Agent Control Plane Readiness Checklist (2026)

Use this checklist to move from “agents in demos” to “agents in production.” Score each item 0/1 and total your score. Anything below 20/30 typically signals you’re still in pilot territory.

1) Inventory & Ownership
- Do you have a registry of every agent in production (name, owner, purpose, risk tier)?
- Is there a clear on-call/incident owner for each agent workflow?
- Are agent prompts, tool schemas, and routing rules versioned in Git with code review?

2) Cost & Budgets
- Per-run budgets: max steps, max tokens, max wall-clock time.
- Per-run max cost in USD (even if approximate) with hard enforcement.
- Weekly dashboards for spend by agent/version/model/tool.
- Loop detection: stop on repeated tool calls or repeated “no-progress” states.

3) Routing & Fallbacks
- Documented routing policy (small model by default, escalate only when needed).
- Clear escalation triggers (low confidence, tool errors, high dollar thresholds, sensitive topics).
- “Retrieval-first” and caching strategy to reduce repeated LLM calls.

4) Identity & Access Control
- No shared static API keys for tools that mutate data.
- Short-lived, scoped credentials (TTL <= 15 minutes) minted per run.
- Actions execute on-behalf-of a principal (user/service) with traceable attribution.
- Separation of read tools vs write tools with different policies.

5) Policy & Approvals
- Deny-by-default tool access; allowlist per agent.
- Policy engine evaluates tool calls (who, what action, what resource, what context).
- Human approval for irreversible/high-risk actions (refunds, deletes, permission grants, prod deploys).

6) Observability & Audit
- End-to-end traces: model chosen, tokens in/out, tool calls, latencies, retries, final output.
- Central log retention policy and PII redaction rules.
- Ability to replay a run (inputs + tool responses + decisions) for debugging.

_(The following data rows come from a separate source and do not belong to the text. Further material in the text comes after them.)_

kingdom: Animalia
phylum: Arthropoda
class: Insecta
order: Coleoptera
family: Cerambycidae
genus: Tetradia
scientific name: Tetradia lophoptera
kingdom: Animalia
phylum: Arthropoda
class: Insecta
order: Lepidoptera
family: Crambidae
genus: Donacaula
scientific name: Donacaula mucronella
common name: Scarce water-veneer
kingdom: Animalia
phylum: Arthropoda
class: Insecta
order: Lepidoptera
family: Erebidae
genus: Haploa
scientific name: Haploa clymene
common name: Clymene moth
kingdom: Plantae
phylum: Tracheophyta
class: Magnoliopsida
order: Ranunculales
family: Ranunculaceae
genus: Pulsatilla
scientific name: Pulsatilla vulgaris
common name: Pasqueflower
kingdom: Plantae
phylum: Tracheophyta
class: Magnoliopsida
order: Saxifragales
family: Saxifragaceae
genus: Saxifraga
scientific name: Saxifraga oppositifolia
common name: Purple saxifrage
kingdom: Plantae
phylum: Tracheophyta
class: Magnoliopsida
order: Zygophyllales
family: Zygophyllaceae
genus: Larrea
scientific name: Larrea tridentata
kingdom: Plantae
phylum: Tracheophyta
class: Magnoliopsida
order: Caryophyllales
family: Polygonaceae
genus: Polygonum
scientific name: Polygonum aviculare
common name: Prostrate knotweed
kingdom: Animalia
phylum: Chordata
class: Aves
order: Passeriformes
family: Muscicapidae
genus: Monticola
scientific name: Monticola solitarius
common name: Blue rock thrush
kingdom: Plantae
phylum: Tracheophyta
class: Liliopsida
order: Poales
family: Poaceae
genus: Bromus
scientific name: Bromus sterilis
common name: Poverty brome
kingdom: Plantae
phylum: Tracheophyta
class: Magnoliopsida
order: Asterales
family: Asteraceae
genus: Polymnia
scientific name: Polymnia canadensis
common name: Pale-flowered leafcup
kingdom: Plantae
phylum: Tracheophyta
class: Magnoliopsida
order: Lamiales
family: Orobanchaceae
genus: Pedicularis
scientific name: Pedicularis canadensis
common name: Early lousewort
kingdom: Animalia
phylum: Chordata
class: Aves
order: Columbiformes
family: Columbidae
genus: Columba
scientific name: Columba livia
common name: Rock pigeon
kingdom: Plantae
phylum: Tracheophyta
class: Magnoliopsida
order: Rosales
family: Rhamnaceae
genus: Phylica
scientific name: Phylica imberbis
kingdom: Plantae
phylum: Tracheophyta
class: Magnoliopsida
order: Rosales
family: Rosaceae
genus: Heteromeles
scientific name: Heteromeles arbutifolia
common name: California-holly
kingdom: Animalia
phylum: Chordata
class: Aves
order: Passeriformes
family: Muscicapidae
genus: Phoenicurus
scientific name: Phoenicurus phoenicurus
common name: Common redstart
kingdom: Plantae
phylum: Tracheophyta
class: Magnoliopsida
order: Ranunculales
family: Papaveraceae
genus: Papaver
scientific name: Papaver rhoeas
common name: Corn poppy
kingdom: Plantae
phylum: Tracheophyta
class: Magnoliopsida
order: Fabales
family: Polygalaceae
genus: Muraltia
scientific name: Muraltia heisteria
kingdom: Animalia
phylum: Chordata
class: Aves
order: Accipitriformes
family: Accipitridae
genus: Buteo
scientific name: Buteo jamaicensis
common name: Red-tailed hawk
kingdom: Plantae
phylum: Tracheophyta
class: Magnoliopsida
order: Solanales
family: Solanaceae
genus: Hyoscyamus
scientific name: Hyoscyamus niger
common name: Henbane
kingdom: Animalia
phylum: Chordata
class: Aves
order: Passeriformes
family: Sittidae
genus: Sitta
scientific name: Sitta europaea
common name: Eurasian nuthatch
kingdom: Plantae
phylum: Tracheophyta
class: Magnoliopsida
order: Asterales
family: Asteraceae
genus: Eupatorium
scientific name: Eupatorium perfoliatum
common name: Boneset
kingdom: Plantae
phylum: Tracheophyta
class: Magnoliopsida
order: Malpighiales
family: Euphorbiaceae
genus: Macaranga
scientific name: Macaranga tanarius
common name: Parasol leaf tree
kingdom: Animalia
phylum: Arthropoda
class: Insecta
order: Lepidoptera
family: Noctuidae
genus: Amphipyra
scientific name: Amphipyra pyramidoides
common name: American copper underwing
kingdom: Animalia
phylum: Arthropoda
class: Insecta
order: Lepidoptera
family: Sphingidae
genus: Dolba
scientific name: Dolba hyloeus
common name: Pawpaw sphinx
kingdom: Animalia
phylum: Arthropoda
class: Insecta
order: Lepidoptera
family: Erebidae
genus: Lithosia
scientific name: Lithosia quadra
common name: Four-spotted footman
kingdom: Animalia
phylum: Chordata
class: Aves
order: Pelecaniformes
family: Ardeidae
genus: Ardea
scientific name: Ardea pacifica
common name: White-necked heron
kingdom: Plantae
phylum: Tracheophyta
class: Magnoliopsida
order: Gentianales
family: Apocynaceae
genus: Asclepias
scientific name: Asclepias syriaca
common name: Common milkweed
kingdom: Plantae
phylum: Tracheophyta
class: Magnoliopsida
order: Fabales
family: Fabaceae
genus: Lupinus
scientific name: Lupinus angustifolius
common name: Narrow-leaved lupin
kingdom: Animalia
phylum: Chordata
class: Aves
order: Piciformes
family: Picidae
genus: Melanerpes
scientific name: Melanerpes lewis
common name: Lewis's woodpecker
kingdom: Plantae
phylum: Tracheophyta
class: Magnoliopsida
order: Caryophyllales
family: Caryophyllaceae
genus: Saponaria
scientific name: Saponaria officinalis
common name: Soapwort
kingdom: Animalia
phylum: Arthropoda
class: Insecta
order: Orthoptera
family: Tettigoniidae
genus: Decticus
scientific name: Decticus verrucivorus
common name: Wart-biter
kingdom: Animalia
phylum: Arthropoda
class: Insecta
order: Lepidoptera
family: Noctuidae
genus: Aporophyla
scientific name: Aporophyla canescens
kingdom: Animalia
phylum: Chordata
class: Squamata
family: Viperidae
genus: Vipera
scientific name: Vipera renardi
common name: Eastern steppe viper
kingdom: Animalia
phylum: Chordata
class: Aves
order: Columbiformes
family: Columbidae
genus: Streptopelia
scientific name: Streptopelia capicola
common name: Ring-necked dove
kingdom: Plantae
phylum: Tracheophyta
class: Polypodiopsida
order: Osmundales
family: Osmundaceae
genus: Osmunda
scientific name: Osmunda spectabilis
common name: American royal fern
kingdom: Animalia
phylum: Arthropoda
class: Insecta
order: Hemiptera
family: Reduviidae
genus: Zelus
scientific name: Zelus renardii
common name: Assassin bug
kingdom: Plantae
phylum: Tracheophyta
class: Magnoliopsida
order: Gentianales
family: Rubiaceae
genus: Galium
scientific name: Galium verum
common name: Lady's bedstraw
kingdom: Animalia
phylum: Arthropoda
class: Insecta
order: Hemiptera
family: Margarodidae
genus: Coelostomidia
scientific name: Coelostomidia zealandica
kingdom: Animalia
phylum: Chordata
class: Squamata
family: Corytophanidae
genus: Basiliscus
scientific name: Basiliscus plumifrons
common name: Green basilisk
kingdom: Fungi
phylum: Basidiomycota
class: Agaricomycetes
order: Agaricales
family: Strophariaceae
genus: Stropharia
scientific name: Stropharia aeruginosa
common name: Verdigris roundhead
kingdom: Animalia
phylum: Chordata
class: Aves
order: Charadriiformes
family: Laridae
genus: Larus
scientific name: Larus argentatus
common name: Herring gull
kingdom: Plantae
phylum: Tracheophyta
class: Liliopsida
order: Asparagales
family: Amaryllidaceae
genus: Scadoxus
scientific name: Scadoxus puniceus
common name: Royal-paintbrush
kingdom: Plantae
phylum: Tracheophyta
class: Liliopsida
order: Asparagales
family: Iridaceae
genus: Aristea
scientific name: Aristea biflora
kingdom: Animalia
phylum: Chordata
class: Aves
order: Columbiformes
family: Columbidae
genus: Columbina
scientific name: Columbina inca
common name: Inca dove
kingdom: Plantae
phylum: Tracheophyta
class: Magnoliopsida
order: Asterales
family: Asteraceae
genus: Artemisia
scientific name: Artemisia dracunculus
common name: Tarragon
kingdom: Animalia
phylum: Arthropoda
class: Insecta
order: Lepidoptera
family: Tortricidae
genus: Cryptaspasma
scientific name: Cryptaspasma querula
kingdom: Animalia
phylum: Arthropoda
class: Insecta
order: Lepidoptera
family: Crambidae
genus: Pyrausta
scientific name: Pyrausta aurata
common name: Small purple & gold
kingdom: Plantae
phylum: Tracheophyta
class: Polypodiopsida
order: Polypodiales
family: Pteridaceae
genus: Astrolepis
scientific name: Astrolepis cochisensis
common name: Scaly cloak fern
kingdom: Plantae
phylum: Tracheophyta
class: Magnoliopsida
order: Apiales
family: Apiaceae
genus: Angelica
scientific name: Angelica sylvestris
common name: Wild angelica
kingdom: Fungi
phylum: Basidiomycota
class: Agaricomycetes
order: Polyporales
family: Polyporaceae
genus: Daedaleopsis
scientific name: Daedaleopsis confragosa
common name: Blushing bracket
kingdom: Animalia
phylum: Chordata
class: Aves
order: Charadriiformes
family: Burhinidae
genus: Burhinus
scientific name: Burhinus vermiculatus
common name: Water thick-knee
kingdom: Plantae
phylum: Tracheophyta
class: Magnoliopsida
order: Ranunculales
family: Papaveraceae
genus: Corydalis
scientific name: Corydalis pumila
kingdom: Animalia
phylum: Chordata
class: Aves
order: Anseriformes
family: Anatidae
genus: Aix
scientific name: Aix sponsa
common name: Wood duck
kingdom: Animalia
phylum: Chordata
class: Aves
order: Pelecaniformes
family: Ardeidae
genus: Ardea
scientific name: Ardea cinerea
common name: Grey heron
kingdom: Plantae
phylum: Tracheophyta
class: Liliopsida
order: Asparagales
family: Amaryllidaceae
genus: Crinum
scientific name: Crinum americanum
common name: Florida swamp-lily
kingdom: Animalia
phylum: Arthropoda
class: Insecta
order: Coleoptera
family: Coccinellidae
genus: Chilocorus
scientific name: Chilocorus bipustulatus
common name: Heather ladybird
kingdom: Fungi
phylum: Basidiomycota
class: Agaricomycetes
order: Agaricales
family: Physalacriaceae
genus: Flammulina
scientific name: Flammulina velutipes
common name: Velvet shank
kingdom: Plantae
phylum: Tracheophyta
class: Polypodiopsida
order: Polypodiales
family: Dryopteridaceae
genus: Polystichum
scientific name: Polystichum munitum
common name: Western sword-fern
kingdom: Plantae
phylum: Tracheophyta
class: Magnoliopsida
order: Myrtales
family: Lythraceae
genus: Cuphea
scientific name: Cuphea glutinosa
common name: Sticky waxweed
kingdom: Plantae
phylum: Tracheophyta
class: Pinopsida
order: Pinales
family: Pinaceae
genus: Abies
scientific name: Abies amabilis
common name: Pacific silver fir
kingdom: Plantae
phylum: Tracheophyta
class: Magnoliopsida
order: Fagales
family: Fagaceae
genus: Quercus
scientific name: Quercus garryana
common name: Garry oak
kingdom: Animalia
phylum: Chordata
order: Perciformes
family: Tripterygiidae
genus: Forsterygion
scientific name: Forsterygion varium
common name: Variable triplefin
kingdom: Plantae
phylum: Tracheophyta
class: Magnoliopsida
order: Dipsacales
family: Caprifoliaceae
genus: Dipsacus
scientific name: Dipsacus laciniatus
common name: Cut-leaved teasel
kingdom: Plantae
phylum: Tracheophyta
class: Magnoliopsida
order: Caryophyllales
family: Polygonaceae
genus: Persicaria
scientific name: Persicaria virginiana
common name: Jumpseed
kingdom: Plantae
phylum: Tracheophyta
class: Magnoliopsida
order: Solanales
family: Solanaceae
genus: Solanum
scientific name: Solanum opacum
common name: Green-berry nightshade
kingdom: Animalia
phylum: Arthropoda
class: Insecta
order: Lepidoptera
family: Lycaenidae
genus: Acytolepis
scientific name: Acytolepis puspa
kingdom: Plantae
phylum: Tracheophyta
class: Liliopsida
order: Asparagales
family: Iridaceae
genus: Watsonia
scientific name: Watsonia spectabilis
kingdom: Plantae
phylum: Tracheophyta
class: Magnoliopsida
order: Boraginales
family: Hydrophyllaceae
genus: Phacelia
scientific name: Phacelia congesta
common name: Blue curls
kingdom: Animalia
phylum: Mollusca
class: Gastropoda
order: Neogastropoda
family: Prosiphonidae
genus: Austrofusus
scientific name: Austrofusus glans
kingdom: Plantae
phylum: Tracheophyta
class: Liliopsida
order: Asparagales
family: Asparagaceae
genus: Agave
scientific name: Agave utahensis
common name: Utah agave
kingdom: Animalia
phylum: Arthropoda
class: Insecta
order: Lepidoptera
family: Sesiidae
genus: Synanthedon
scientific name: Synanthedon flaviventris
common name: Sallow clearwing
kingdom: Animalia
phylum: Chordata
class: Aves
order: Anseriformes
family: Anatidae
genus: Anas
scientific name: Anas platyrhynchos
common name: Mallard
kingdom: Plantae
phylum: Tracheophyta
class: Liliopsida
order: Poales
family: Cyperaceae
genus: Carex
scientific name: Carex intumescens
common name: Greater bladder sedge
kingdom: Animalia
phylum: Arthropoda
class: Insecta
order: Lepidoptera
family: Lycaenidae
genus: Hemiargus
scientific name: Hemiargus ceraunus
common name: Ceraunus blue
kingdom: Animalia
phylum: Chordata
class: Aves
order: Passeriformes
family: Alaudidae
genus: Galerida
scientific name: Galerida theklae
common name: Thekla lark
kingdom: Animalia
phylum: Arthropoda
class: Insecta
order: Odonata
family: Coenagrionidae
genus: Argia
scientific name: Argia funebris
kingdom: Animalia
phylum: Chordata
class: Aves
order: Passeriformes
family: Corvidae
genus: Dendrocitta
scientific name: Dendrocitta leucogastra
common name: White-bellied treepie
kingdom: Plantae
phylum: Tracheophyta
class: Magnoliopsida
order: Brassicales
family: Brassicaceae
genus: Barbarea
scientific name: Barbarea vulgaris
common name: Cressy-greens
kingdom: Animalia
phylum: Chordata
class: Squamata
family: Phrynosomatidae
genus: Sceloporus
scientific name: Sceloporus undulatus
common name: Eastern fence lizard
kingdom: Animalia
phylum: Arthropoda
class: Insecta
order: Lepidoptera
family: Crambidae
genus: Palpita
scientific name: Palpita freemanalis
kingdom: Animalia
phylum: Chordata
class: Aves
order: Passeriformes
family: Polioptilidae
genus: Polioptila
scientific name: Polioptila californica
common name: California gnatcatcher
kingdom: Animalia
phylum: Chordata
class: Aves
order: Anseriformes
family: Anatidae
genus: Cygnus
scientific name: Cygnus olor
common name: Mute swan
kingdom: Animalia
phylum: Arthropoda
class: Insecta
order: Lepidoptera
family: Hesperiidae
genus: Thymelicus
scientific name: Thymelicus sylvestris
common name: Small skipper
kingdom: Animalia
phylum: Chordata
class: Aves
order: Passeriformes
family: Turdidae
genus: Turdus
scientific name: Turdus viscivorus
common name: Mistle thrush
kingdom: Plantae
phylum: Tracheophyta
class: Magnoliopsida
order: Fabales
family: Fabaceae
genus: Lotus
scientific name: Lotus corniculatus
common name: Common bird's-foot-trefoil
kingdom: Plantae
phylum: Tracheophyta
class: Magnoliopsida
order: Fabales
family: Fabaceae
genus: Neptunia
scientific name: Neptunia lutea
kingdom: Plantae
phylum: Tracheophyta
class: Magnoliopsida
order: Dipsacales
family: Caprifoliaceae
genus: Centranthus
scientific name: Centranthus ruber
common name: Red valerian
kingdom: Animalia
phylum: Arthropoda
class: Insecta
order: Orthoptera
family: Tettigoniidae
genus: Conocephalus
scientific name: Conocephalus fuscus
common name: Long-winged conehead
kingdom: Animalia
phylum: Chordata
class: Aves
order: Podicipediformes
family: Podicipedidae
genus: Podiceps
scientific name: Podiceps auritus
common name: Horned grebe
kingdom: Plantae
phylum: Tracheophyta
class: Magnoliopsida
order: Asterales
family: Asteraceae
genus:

7) Evaluation & Release Management
- Golden-set regression tests for critical tasks (stored and versioned).
- Automated evaluation (LLM-as-judge or rule-based checks) with thresholds.
- Canary rollout and rollback plan by agent version.

8) Data & Safety
- Clear rules for what data can be sent to model providers (PII/PHI/PCI handling).
- Prompt injection defenses: tool-call confirmation, content filtering, and context isolation.
- Incident response playbook for agent failures (who to notify, how to disable, how to remediate).

Scoring Guidance
- 0–10: Prototype. Treat outputs as untrusted; don’t allow write actions.
- 11–20: Pilot. Limited scope; human approvals required for most actions.
- 21–27: Production-ready. Add SLOs, canaries, and tighter policy coverage.
- 28–30: Mature. Optimize cost/latency, expand safely to more workflows.